─── EXERCISE MATERIALS ───

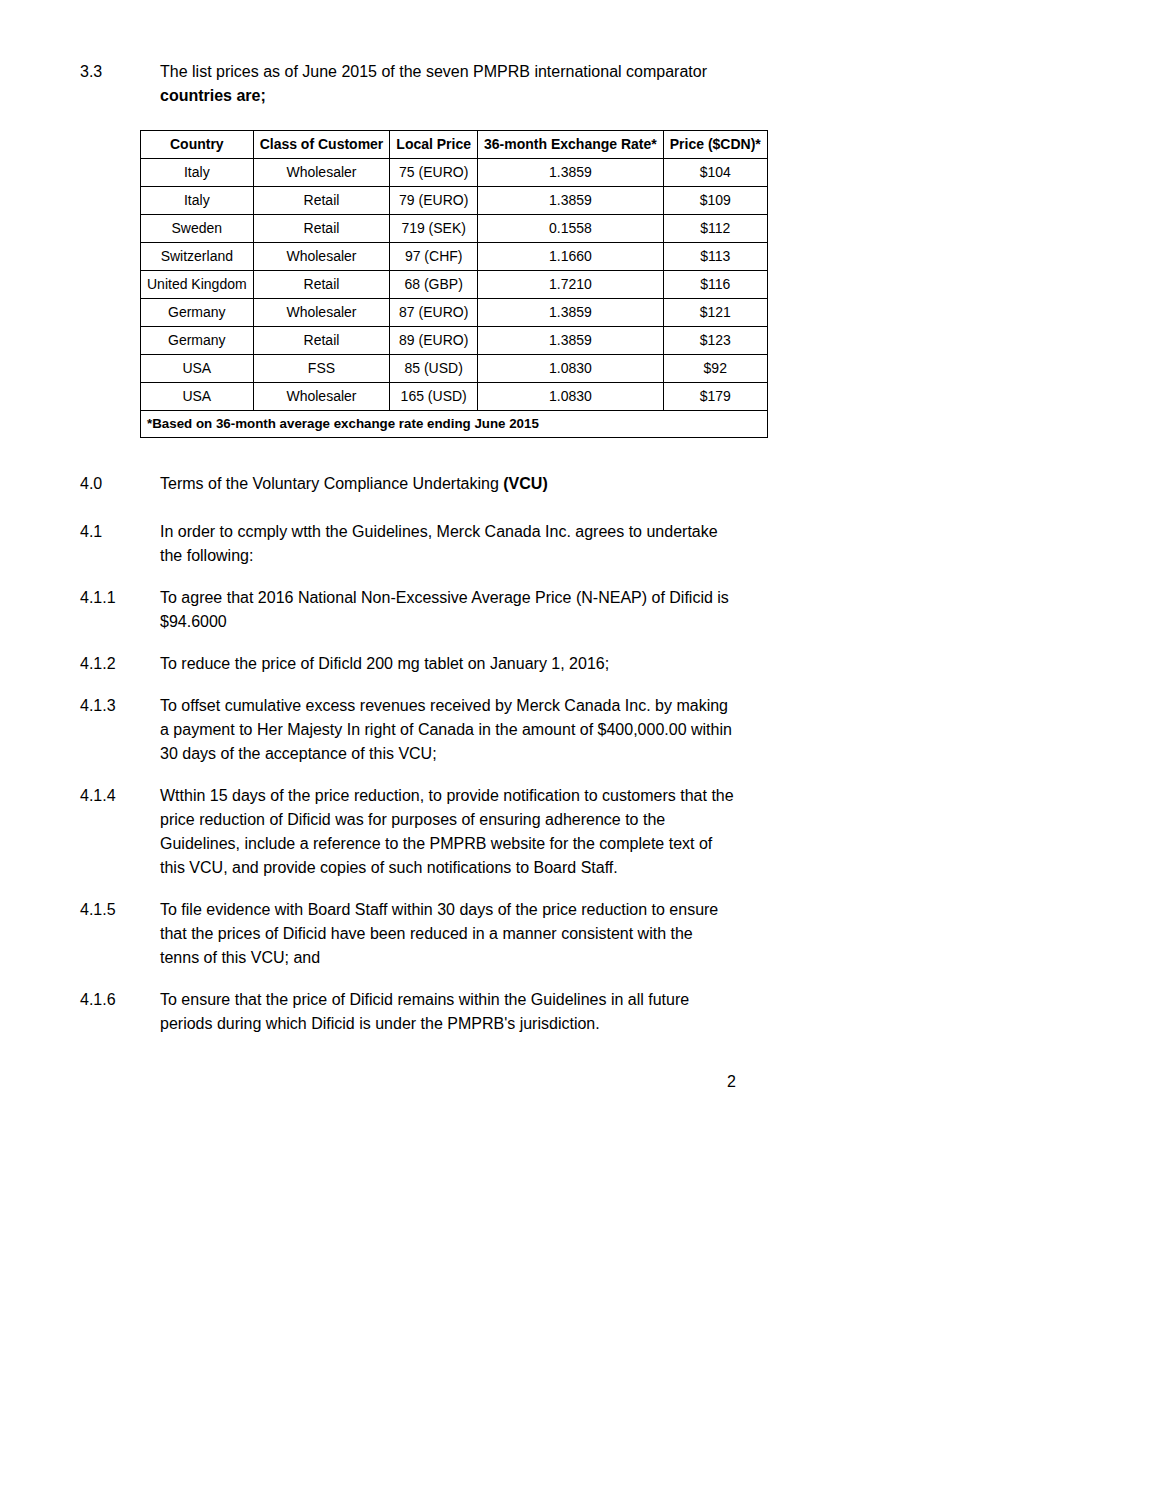3.3
The list prices as of June 2015 of the seven PMPRB international comparator countries are;
| Country | Class of Customer | Local Price | 36-month Exchange Rate* | Price ($CDN)* |
| --- | --- | --- | --- | --- |
| Italy | Wholesaler | 75 (EURO) | 1.3859 | $104 |
| Italy | Retail | 79 (EURO) | 1.3859 | $109 |
| Sweden | Retail | 719 (SEK) | 0.1558 | $112 |
| Switzerland | Wholesaler | 97 (CHF) | 1.1660 | $113 |
| United Kingdom | Retail | 68 (GBP) | 1.7210 | $116 |
| Germany | Wholesaler | 87 (EURO) | 1.3859 | $121 |
| Germany | Retail | 89 (EURO) | 1.3859 | $123 |
| USA | FSS | 85 (USD) | 1.0830 | $92 |
| USA | Wholesaler | 165 (USD) | 1.0830 | $179 |
| *Based on 36-month average exchange rate ending June 2015 |
4.0
Terms of the Voluntary Compliance Undertaking (VCU)
4.1
In order to ccmply wtth the Guidelines, Merck Canada Inc. agrees to undertake the following:
4.1.1
To agree that 2016 National Non-Excessive Average Price (N-NEAP) of Dificid is $94.6000
4.1.2
To reduce the price of Dificld 200 mg tablet on January 1, 2016;
4.1.3
To offset cumulative excess revenues received by Merck Canada Inc. by making a payment to Her Majesty In right of Canada in the amount of $400,000.00 within 30 days of the acceptance of this VCU;
4.1.4
Wtthin 15 days of the price reduction, to provide notification to customers that the price reduction of Dificid was for purposes of ensuring adherence to the Guidelines, include a reference to the PMPRB website for the complete text of this VCU, and provide copies of such notifications to Board Staff.
4.1.5
To file evidence with Board Staff within 30 days of the price reduction to ensure that the prices of Dificid have been reduced in a manner consistent with the tenns of this VCU; and
4.1.6
To ensure that the price of Dificid remains within the Guidelines in all future periods during which Dificid is under the PMPRB's jurisdiction.
2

───

→ ASSIGNED TASK:
Extract every line above that contains the word "Retail".

→ TASK RESULT:
| Italy | Retail | 79 (EURO) | 1.3859 | $109 |
| Sweden | Retail | 719 (SEK) | 0.1558 | $112 |
| United Kingdom | Retail | 68 (GBP) | 1.7210 | $116 |
| Germany | Retail | 89 (EURO) | 1.3859 | $123 |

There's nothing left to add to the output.